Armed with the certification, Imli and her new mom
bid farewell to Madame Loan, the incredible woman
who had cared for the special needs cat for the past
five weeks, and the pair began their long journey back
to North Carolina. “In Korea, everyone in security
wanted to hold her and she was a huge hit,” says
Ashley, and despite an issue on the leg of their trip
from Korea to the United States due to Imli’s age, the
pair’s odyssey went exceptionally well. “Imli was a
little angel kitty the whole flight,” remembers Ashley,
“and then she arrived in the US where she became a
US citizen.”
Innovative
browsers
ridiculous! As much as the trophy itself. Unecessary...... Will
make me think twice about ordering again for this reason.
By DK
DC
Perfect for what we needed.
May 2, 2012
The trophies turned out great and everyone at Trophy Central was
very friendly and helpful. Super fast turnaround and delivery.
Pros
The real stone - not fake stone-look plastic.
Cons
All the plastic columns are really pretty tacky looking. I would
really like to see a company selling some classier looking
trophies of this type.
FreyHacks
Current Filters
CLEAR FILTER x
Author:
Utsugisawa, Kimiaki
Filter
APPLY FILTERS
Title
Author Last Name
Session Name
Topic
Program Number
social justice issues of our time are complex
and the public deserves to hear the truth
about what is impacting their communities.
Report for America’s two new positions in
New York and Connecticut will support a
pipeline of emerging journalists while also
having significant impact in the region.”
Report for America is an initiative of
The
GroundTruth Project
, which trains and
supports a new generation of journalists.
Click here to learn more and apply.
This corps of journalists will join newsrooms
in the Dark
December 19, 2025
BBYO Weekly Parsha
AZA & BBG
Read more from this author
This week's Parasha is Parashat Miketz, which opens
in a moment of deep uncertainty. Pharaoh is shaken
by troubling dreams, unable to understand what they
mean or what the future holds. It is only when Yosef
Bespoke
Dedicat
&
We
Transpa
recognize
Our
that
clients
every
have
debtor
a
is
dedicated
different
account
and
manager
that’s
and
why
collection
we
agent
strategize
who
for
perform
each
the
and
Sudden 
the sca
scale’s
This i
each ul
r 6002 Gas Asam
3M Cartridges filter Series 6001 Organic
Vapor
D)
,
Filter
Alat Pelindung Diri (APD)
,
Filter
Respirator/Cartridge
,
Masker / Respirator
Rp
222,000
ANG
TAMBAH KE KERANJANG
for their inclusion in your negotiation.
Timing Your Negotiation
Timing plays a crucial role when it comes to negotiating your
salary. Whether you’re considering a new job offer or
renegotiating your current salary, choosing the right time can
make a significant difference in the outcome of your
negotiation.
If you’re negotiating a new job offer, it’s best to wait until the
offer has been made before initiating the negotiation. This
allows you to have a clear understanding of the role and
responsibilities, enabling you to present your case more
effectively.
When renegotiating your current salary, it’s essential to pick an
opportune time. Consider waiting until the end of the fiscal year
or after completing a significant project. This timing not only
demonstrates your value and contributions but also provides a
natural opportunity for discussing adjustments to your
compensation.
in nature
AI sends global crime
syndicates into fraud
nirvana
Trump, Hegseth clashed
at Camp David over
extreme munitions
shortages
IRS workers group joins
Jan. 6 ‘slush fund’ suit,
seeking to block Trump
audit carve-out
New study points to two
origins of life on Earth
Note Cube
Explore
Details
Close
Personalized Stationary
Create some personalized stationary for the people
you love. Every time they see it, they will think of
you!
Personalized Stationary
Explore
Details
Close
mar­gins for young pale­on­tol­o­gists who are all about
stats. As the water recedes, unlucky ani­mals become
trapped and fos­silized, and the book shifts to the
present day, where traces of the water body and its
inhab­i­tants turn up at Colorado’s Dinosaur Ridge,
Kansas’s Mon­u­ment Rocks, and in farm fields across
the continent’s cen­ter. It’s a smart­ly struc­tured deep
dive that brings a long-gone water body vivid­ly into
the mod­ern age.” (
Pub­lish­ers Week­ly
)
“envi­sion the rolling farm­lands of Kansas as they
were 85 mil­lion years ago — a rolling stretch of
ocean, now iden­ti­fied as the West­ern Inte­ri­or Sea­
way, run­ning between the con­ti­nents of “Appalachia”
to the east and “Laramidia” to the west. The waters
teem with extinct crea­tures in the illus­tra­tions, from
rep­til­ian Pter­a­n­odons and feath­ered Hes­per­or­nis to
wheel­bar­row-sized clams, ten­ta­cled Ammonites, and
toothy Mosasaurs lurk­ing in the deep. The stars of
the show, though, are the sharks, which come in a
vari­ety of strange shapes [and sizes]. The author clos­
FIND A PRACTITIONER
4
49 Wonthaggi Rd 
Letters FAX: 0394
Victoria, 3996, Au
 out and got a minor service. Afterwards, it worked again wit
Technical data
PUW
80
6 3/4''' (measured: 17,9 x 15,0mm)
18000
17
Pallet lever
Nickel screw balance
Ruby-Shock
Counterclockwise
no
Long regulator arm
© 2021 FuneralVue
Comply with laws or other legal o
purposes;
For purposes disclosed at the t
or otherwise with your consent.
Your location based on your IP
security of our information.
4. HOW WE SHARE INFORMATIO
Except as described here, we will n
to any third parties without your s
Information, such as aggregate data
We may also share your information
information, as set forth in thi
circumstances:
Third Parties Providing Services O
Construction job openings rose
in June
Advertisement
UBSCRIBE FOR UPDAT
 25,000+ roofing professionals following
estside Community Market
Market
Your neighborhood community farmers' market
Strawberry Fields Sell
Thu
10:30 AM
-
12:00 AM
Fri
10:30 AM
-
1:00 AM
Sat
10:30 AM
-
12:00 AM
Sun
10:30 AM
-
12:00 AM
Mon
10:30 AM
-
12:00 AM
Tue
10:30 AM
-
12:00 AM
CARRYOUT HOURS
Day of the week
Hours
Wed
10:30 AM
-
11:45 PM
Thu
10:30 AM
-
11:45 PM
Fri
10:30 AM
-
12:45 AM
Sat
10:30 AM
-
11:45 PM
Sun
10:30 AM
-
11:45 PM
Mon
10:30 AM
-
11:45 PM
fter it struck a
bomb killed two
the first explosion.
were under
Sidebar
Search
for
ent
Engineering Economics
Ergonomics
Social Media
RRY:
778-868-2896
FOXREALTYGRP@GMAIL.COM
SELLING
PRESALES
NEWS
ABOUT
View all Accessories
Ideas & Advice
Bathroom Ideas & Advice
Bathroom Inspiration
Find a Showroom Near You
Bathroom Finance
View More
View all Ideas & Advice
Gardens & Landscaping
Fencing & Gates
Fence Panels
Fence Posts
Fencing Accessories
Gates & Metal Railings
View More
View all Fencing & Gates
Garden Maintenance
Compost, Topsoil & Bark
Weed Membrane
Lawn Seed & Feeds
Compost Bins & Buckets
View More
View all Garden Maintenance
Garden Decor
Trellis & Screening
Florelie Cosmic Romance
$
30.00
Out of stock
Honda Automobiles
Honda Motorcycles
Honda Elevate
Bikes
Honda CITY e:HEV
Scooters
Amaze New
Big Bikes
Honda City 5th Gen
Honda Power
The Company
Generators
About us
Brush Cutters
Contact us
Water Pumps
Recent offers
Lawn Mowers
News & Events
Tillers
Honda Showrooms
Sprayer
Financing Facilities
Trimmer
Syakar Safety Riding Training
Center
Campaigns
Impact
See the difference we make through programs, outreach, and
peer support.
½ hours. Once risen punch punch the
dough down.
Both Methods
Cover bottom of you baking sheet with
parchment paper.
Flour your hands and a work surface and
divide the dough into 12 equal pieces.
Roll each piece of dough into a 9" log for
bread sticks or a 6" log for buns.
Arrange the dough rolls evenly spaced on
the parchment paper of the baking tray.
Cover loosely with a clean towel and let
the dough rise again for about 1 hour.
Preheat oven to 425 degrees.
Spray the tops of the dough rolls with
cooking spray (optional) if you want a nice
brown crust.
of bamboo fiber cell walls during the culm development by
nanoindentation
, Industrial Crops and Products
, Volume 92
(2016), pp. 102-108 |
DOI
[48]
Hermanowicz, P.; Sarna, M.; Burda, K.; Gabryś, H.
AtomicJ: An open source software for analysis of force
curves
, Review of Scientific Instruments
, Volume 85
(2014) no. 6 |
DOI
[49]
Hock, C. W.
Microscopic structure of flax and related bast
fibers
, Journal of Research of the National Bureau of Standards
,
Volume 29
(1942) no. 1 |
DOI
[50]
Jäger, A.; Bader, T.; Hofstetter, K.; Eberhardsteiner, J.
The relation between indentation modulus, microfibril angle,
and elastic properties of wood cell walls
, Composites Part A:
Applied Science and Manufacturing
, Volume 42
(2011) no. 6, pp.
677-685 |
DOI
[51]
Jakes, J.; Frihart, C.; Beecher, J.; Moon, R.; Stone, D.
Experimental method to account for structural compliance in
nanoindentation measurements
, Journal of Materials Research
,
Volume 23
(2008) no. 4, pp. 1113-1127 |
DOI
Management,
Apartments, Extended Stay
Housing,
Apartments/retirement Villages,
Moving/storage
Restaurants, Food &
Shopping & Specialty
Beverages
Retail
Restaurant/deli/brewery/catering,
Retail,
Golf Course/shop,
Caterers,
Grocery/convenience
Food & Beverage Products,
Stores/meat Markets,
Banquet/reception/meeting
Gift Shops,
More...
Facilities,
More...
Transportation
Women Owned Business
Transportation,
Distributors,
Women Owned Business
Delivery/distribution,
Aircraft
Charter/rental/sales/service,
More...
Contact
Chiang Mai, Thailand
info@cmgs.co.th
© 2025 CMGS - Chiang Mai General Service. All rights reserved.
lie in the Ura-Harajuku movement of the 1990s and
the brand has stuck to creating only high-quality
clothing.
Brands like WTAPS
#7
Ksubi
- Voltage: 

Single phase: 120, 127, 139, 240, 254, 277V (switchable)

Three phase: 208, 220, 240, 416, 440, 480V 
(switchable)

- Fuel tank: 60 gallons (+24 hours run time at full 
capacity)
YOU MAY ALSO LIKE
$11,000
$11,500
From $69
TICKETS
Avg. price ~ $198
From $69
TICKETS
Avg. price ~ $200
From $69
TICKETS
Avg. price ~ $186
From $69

★ ★ ★ ★ ★ ★ ★

**Task goal:**
Write only the number of lines in the material above where the string "deep" occurs.

**Written reply:**
3